EXTRAIT DU TEXTE.
____________
• [^] # Re: Errata

    Posté par . En réponse au journal Les distributions linux nouvelle génération. Évalué à 4.

    Certes mais il faut des exemples concrets pour savoir exactement de quoi il veut parler.

    Prenons un exemple : DSL, distro bien particulière pour utilisateurs de niche. Pourtant je suis persuadé que ceux qui l'utilise sont content qu'elle soit là !

    La distro de niche a une vie facile à évaluer :

    1) soit elle est utile à personne, y compris pour ses concepteurs. Dans ce cas elle disparait dans l'indifférence la plus totale.

    2) Elle est utile à de nombreuses personnes qui sont prêtes à la soutenir, dans ce cas son concepteur, même si finalement peu intéressé, peut continuer dans de bonnes conditions.

    3) Elle est le produit d'un besoin réel de son concepteur et dans ce cas, quel que soit sont nombre d'utilisateur, elle servira au moins à une personne. Personne qui se dit que ce n'est pas la peine de garder son truc pour soi.

    Bref, je ne crois pas qu'il y ait franchement de perte d'énergie, de temps ou quoi que ce soit.

    Un bon exemple ce sont les éditeurs de texte. Je ne sais plus qui me disait que c'était un exemple frappant du dysfonctionnement du modèle du logiciel libre : il y a trop d'éditeur de texte qui ne sont pas utilisés, pas mis à jour et malgré tout présent sur sourceforge (par exemple).

    Ce n'est pas un dysfonctionnement, c'est un phénomène normal.

    J'apprends à programmer, pour me faire la main j'écris un éditeur de texte. Soit je l'utilise, soit je ne l'utilise pas. Autre problème : est-ce que je met son code source sur Internet ou pas ?
    D'un côté je pense qu'il ne sert pas à grand chose face à Emacs ou Vim, de l'autre je me dit que le code peut toujours intéresser un quidam.

    Dans tous les cas je ne perd rien, et personne ne perd à ce que je publie le code source. Donc dans le doute face à l'utilité de ce code, autant le publier.

    Conclusion : pleins de projets morts.

    Il y a autant de projets morts dans une communauté attachée au code fermé, sauf qu'ici le code ne sort des quatres murs de la maison de son développeur.
____________
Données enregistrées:
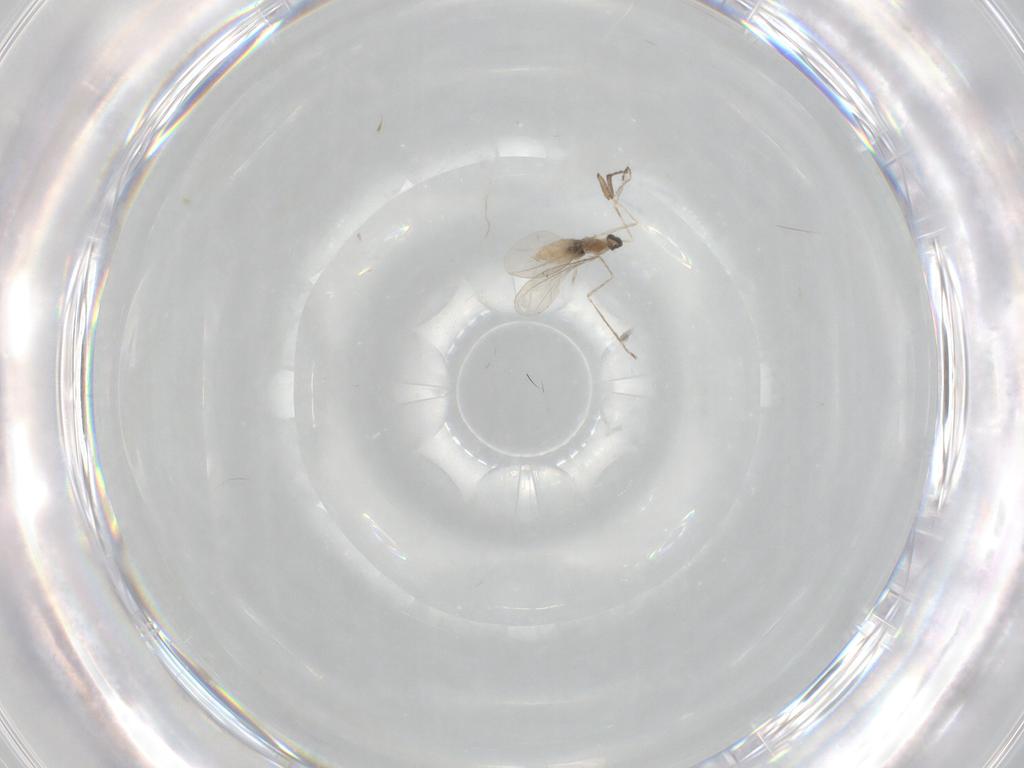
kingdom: Animalia
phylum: Arthropoda
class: Insecta
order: Diptera
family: Cecidomyiidae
____________
ACTION DEMANDÉE 1. Citez le passage du commentaire qui commence par « D'un côté je » et se poursuit jusqu'à « de projets morts. ».
ACTION DEMANDÉE 2.
Répondez à ces questions d'après le commentaire :
(a) Quelle distribution le commentaire prend-il comme exemple de distro pour utilisateurs de niche ?
(b) Face à quels éditeurs le petit éditeur de texte écrit pour apprendre à programmer ne servirait-il pas à grand chose ?
(c) Sur quel site, donné en exemple, trouve-t-on des éditeurs de texte non utilisés et pas mis à jour ?
ACTION DEMANDÉE 3. Quels sont tous les cas que le commentaire distingue pour la vie d'une distro de niche ? Résumez chacun en une ligne.

ZONE DE RÉPONSE 1.
D'un côté je pense qu'il ne sert pas à grand chose face à Emacs ou Vim, de l'autre je me dit que le code peut toujours intéresser un quidam.

    Dans tous les cas je ne perd rien, et personne ne perd à ce que je publie le code source. Donc dans le doute face à l'utilité de ce code, autant le publier.

    Conclusion : pleins de projets morts.

ZONE DE RÉPONSE 2.
(a) DSL
(b) Emacs ou Vim
(c) sourceforge

ZONE DE RÉPONSE 3.
1) Elle n'est utile à personne, même pas à ses concepteurs, et disparaît dans l'indifférence la plus totale.
2) Elle est utile à de nombreuses personnes prêtes à la soutenir, et son concepteur peut continuer dans de bonnes conditions.
3) Elle est le produit d'un besoin réel de son concepteur et servira au moins à une personne, quel que soit son nombre d'utilisateurs.